Reading text: Begin
Tropomyosin Isoforms Play a Role in Healthy and Injured Kidney Podocytes

Session Information

  • Podocyte Biology
    October 22, 2020 | Location: On-Demand
    Abstract Time: 10:00 AM - 12:00 PM

Category: Glomerular Diseases

  • 1204 Podocyte Biology

Authors

  • Hammad, Dina, Washington University in Saint Louis School of Medicine, Saint Louis, Missouri, United States
  • Miner, Jeffrey H., Washington University in Saint Louis School of Medicine, Saint Louis, Missouri, United States
  • Suleiman, Hani, Washington University in Saint Louis School of Medicine, Saint Louis, Missouri, United States
Background

The podocytopathies are a group of glomerular diseases that affect the kidney’s ability to filter the blood, and often lead to kidney failure. Healthy podocytes cover the glomerular capillaries with thousands of extensions called foot processes that interdigitate with one another and maintain their elaborate cell shape by tightly regulating their actin cytoskeleton. Podocytes respond to insults in a typical fashion by undergoing foot process effacement (FPE), a dramatic shift in podocyte morphology and the disappearance of the intricate foot processes. Tropomyosins (Tpms) are coiled-coil dimers that form co-polymers along actin filaments and change the filaments’ biophysical properties. Over 40 different Tpm isoforms have been identified as the gene products of 4 Tpm genes: Tpm1, 2, 3 & 4. Various Tpm isoforms target to different locations inside cells and change the type of actin cables assembled in those locations. We hypothesize that podocyte shape is controlled by a specific set of Tpm isoforms that regulate actin cytoskeletal dynamics. Changing the tropomyosin isoforms after injury might be linked to changing podocyte shape and the FPE phenomenon.
Reading text: End
Entries provided: Begin
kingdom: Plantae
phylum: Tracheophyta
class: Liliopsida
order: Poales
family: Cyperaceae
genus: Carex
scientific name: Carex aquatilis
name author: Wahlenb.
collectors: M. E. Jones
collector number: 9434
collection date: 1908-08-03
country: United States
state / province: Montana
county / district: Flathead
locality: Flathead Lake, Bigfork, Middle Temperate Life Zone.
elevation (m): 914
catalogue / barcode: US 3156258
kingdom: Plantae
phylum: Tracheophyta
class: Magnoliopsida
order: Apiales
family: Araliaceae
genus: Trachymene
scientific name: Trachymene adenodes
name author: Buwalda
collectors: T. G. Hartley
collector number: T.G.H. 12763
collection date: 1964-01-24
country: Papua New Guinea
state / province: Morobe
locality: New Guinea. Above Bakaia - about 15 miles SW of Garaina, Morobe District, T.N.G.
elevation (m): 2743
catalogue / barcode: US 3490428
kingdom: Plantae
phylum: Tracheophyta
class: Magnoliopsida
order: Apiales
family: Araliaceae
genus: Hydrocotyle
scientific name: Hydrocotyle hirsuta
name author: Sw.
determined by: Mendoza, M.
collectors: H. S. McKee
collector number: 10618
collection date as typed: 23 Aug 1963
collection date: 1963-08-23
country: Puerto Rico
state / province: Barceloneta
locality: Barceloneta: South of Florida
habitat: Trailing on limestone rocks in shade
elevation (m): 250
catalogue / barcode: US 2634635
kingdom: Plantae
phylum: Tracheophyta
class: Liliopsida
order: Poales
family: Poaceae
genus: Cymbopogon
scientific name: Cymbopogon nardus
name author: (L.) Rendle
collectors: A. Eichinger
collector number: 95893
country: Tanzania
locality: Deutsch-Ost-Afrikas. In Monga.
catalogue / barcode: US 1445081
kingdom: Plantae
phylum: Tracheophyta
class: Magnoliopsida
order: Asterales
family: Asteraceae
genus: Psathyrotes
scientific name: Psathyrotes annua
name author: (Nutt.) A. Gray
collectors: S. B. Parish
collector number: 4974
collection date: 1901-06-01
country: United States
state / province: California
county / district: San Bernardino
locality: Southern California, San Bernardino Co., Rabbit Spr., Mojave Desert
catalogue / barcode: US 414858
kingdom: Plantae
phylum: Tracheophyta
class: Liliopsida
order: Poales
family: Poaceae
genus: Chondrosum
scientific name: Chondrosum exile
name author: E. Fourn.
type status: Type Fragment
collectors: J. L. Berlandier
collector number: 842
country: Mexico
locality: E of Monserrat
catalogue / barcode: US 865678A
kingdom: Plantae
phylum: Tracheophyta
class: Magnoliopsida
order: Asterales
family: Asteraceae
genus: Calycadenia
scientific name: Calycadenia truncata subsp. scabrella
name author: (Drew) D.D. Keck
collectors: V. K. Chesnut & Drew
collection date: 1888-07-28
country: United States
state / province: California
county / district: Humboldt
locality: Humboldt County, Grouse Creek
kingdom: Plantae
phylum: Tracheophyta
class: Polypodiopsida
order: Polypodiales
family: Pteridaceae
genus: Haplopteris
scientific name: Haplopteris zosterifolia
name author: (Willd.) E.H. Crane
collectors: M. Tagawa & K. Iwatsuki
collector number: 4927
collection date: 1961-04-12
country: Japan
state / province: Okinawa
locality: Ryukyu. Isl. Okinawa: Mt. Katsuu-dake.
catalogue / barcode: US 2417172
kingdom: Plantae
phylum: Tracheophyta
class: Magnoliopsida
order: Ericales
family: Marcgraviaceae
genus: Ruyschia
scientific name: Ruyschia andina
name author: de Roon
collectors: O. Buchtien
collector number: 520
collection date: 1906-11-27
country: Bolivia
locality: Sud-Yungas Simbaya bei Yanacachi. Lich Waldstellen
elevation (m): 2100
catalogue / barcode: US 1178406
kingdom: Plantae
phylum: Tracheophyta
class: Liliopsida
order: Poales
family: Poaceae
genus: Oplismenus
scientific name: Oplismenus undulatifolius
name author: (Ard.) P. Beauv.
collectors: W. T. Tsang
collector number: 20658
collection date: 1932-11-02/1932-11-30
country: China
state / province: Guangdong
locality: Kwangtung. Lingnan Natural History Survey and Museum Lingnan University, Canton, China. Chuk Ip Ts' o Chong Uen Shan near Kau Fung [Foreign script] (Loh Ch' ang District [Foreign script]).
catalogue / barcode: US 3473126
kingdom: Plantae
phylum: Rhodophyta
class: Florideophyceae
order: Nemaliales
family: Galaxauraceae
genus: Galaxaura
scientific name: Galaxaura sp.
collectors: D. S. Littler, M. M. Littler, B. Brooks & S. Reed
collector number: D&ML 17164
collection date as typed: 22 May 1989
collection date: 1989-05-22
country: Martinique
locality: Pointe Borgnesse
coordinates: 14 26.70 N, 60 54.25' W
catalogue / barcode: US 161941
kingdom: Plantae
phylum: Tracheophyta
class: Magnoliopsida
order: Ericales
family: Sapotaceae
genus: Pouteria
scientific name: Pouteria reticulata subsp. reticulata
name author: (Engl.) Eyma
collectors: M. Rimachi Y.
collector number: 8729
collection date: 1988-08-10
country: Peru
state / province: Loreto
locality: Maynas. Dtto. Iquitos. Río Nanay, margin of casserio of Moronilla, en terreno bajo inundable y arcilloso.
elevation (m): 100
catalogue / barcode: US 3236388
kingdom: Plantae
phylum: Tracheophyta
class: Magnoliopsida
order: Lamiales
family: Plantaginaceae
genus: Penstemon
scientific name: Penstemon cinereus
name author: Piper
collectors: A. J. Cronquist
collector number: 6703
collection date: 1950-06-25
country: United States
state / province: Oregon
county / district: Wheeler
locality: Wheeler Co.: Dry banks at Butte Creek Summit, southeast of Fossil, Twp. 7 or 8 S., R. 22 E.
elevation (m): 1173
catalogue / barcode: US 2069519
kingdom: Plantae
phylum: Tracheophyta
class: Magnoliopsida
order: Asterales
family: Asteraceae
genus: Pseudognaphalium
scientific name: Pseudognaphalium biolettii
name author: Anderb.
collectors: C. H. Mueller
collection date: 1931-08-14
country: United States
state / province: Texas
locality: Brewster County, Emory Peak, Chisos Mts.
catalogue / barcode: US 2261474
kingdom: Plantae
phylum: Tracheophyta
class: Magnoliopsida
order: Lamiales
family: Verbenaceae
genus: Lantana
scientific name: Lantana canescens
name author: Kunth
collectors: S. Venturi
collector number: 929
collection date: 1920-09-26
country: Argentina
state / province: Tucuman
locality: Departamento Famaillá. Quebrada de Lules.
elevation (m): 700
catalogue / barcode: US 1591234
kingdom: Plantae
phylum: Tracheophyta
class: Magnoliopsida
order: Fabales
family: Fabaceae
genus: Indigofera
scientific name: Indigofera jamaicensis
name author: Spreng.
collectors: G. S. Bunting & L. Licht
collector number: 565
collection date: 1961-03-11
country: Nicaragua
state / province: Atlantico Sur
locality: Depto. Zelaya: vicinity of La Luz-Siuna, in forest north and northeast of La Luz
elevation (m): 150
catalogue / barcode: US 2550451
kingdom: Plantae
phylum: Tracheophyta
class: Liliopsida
Entries provided: End
Task goal ->
Answer these from the text on tropomyosin in podocytes:
1. On what date was the session listed?
2. How many Tpm genes are named as the source of the isoforms?
3. What are the podocyte extensions that cover the glomerular capillaries called?

Reply to the exercise ->
1. October 22, 2020
2. Four (Tpm1, 2, 3 and 4)
3. Foot processes